Voula had a wonderful garden there behind her little yellow house - her grapes?  Her white grapes?  Her tomatoes?  One year she planted pumpkins for me and my brothers.  I don't know if any other kids received this wonderful present from her - probably they did.  When it came to kids, Voula was shameless.  The gleam she'd get in her eye if a kid came into the room?
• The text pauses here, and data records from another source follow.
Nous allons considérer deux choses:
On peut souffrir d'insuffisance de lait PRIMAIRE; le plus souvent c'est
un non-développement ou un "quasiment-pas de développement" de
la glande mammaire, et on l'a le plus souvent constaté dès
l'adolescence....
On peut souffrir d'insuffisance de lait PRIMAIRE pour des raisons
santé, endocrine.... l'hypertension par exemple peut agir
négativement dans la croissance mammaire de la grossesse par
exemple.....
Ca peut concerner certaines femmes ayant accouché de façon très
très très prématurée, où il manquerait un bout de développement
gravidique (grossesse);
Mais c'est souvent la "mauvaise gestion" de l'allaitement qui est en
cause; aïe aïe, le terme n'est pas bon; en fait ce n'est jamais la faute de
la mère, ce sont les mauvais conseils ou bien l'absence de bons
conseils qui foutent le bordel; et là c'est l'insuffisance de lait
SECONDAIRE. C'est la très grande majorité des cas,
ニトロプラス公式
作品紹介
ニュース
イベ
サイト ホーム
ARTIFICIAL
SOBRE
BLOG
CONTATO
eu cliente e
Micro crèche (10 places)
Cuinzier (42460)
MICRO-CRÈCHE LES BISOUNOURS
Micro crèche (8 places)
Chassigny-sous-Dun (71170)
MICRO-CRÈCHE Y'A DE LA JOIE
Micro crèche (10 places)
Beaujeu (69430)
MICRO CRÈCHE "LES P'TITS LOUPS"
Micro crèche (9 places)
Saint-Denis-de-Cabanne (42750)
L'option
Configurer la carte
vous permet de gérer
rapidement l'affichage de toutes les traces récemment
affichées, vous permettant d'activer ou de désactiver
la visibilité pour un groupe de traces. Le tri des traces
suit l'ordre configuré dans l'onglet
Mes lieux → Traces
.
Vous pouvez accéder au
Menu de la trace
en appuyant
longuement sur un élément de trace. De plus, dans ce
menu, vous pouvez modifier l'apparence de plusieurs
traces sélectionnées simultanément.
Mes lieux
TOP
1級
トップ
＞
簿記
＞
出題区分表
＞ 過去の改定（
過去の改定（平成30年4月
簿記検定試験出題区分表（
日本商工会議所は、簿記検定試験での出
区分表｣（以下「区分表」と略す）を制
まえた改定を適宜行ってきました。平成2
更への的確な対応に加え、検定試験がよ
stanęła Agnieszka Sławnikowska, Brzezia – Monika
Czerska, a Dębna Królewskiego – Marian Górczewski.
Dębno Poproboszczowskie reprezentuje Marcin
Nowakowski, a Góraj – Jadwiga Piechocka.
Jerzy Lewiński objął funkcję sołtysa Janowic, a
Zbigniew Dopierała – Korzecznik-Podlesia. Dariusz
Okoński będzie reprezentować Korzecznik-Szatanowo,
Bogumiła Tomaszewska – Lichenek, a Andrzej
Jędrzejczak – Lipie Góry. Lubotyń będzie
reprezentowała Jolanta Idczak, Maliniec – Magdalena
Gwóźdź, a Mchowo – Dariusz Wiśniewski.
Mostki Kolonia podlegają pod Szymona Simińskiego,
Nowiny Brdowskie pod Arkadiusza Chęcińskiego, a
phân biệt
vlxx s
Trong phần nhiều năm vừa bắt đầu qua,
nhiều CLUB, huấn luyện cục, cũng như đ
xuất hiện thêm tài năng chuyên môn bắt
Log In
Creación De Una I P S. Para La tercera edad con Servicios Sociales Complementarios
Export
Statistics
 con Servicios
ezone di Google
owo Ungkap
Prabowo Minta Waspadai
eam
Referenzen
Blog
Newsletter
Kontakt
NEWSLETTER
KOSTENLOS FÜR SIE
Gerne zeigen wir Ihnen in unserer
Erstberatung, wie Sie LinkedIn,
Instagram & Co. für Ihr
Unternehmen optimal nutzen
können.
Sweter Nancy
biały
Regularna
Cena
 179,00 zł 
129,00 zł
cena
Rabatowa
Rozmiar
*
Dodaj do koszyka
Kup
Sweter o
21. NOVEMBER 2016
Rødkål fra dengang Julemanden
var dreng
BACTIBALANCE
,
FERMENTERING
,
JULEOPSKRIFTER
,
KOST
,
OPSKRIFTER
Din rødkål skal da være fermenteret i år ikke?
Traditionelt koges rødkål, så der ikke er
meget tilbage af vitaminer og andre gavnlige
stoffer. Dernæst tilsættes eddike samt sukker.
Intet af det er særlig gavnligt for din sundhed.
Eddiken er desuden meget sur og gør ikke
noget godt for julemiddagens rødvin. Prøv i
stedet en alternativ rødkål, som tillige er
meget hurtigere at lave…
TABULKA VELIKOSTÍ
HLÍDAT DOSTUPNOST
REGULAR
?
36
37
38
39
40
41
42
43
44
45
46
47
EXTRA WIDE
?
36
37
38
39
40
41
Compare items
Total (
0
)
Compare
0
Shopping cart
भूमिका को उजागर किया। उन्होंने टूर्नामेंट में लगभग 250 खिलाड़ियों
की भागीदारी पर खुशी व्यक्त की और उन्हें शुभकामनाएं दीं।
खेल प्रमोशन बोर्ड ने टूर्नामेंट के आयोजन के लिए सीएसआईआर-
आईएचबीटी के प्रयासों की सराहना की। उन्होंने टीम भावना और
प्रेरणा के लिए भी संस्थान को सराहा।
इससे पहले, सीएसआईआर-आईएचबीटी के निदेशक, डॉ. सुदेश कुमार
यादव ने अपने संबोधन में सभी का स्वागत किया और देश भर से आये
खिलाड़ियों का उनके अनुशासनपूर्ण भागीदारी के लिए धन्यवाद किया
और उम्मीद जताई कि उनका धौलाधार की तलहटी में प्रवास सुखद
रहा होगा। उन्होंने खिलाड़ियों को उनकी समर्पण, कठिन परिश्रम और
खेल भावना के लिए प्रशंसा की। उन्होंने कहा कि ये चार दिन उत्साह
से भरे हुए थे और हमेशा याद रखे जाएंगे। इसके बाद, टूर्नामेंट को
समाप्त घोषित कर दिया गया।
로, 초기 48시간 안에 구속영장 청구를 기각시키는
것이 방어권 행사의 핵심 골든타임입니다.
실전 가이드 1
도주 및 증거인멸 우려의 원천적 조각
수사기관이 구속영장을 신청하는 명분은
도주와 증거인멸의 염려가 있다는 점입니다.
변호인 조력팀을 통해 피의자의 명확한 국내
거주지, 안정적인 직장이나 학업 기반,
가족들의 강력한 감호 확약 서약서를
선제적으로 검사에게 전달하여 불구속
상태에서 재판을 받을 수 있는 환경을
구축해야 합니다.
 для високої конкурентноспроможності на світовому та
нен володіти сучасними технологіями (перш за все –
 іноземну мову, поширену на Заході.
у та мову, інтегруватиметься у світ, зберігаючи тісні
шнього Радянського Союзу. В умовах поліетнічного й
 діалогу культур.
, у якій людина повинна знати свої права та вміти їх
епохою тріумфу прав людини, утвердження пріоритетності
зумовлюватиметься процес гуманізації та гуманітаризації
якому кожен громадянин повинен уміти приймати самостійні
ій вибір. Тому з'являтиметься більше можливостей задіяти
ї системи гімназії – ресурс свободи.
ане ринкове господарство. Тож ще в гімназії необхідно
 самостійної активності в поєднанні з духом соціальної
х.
Twinkle twinkle.


But on Saturday Voula slept - tired from life, right?  Looking to rest.  I stood up after the nurse left and leaned over.  I can't say much in Greek, but I can say I love you.  So I told Voula that.  Told her we all loved her.

Voula opened her eyes - and while the twinkle wasn't as bright as it has been, it was still there.  I love you too, Voula said.  All of you.  Especially the children.


This is what I want my daughters to remember about Voula - that the last thing she said to me was how much she loved the children.  Mine, certainly - but their cousins, too.  And all the children lucky enough to have met Voula.

Especially the children, Voula said.


When I left her hospital room after Voula fell back asleep, my mom said Voula woke back up.  Kristina was just here, Voula said - Kristina my daughter - but I think she left because I don't see her.

My mom stood up and walked closer.  What's that, Voula? my mom said.  What are you saying?

The children, Voula said.  The children.  The children.  And then nothing after that.

Voula ate dinner that night - fed to her by Mary Zak, on the Saturday.  Ate with an appetite she hadn't shown in a long time.  Ate everything on her plate and then raised her hand.  Raised her hand firmly, indicating - I'm done.

I'm done.


Voula Saris passed away around the midnight hour on Monday morning.  Passed away in the comfort of the Hospice House in Hughson.  We love you, Voula.  We love you a lot.  And we'll miss you.  My mom especially.  My mom and the kids, especially.  Eternal be your memory, Voula.  Eternal.

Elizabeth and Kristina will remember.  With sadness now - but not later, hopefully.  They didn't take the news well.  What child would?  They were sad, bereft - and mad they hadn't visited more.  But mainly sad and bereft.  And what I want them to know is, what I want them to remember is--

I love you, too, Voula said.  Especially the children.

The children.  The children.  The children.